_Exercise requirements_
Pick out the lines in the listing below that contain the word "Right" and copy them.

_Data for analysis_
===
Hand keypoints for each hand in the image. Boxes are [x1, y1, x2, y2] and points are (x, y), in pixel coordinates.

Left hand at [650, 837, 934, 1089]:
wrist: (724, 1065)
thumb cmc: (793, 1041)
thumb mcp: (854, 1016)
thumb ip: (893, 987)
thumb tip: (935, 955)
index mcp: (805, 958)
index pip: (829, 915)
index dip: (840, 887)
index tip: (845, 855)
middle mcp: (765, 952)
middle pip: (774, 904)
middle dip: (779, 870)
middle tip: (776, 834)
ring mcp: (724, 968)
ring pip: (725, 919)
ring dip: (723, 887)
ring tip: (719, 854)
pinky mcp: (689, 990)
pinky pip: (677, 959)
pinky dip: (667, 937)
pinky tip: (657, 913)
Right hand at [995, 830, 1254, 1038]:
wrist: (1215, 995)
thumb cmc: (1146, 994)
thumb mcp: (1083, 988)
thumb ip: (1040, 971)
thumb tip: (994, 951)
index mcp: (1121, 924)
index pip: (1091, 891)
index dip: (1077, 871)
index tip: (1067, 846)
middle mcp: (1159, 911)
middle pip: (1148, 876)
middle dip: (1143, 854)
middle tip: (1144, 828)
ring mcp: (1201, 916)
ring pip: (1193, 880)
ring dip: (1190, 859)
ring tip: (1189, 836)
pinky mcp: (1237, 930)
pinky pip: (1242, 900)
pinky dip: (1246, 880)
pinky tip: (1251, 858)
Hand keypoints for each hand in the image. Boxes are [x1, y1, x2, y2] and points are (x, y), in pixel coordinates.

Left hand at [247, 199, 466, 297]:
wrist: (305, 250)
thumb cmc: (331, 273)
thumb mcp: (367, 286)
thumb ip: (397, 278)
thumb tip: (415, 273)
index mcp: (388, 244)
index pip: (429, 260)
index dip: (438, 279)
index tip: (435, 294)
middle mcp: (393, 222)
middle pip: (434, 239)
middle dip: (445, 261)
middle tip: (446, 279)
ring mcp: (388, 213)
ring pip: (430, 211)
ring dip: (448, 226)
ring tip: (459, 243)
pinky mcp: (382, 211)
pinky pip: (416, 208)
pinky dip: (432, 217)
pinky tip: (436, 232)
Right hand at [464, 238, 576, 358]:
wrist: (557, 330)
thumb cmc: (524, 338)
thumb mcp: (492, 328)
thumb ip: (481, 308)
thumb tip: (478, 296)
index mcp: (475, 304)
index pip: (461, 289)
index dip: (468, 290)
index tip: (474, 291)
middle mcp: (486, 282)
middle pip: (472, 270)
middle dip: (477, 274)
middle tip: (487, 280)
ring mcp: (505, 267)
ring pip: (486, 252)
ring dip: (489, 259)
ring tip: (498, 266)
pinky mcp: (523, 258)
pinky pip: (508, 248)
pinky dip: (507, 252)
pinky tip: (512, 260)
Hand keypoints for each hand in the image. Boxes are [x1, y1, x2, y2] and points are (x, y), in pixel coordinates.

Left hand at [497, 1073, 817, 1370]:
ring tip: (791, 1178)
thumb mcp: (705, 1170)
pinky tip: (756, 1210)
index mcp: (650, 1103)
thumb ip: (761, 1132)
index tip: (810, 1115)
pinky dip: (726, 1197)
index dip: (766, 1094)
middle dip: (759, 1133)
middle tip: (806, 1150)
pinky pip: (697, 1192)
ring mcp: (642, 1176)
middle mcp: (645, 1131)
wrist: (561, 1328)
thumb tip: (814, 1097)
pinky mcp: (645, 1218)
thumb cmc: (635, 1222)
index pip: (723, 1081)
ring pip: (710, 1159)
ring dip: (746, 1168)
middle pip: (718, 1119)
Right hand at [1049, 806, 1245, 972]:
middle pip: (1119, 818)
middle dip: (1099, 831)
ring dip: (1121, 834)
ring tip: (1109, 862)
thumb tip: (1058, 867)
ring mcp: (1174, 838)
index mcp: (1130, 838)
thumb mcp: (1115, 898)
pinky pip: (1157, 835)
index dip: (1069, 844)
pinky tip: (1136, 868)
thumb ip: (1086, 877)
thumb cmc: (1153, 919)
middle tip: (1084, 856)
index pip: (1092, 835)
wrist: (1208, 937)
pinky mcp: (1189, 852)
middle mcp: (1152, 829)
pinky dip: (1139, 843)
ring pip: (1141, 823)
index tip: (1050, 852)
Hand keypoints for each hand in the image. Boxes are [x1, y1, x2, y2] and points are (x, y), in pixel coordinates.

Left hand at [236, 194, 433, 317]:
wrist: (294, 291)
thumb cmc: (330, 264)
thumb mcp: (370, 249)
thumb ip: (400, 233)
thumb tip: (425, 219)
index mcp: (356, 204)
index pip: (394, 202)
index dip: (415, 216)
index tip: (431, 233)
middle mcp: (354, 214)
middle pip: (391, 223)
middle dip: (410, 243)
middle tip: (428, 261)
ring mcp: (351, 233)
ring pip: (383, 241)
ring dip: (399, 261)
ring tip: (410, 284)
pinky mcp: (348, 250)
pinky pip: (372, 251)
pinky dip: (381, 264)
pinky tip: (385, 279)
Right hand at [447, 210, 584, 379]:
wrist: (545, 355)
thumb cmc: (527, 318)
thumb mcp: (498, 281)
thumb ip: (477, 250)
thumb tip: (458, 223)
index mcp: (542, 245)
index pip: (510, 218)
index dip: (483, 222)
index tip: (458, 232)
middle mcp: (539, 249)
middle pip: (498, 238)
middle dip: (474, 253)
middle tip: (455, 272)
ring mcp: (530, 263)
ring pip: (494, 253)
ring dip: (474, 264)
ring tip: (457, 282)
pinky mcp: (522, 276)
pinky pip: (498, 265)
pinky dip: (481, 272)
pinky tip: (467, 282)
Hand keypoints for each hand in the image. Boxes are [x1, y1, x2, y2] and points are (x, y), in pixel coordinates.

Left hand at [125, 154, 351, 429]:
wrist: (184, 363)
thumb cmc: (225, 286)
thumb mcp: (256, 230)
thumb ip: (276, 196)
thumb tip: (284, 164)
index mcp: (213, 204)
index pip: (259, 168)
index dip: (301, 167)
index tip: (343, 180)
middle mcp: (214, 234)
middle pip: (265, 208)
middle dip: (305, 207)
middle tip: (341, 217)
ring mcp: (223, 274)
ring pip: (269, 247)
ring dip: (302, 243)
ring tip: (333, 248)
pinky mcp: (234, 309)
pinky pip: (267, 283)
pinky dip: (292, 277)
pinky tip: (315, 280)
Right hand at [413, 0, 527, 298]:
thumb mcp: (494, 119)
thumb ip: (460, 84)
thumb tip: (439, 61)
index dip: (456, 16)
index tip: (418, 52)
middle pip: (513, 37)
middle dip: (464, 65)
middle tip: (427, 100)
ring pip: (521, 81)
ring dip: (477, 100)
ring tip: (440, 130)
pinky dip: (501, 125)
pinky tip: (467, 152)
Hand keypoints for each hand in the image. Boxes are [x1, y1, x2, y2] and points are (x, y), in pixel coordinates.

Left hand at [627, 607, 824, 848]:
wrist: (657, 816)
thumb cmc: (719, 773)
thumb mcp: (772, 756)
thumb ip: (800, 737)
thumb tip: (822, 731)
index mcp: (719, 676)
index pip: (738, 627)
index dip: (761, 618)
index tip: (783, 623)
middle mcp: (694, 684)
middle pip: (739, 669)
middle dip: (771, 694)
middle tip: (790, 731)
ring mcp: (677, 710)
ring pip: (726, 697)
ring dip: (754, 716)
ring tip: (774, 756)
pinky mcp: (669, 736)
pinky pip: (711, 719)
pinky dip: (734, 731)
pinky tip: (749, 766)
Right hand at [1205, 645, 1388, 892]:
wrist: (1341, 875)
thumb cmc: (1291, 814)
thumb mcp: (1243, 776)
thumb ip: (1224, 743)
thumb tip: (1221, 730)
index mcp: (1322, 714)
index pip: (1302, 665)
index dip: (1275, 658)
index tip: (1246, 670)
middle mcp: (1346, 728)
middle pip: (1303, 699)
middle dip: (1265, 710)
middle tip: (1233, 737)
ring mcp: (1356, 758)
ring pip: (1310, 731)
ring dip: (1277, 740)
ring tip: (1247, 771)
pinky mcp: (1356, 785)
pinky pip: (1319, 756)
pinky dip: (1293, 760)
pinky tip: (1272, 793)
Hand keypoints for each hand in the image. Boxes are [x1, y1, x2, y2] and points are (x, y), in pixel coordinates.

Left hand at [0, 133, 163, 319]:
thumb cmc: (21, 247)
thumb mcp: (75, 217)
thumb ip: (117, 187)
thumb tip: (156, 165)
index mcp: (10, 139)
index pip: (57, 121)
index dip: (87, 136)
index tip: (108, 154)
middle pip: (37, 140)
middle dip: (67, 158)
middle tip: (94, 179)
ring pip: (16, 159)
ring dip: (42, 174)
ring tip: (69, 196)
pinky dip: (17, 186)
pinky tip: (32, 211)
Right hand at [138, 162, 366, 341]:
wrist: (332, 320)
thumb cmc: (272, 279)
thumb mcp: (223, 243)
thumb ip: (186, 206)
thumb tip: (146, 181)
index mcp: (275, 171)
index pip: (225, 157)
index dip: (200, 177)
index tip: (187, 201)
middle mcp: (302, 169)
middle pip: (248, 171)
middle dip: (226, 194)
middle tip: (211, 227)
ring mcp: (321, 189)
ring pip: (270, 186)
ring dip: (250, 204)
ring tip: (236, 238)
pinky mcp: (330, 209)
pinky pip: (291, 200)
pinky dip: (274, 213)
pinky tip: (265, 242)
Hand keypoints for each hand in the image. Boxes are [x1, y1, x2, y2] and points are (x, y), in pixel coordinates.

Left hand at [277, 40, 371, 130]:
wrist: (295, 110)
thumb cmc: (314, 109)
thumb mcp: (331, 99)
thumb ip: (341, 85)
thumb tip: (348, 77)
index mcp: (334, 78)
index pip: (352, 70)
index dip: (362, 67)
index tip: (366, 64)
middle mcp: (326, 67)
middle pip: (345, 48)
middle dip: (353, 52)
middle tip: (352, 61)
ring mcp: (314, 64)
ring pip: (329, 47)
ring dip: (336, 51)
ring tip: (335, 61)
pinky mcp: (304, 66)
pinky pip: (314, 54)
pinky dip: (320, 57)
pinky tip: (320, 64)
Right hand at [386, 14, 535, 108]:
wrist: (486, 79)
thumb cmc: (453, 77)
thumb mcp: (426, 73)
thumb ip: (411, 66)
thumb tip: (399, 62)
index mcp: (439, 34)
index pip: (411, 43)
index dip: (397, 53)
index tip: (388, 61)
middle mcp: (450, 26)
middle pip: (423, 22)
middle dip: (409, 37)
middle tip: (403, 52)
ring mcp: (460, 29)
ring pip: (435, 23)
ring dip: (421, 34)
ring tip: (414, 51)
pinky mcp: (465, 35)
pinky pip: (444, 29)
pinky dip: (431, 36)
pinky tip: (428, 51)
===
_Response_
Right hand at [995, 830, 1254, 1038]:
Right hand at [464, 238, 576, 358]:
Right hand at [1049, 806, 1245, 972]:
Right hand at [447, 210, 584, 379]:
Right hand at [413, 0, 527, 298]:
Right hand at [1205, 645, 1388, 892]:
Right hand at [138, 162, 366, 341]:
Right hand at [386, 14, 535, 108]:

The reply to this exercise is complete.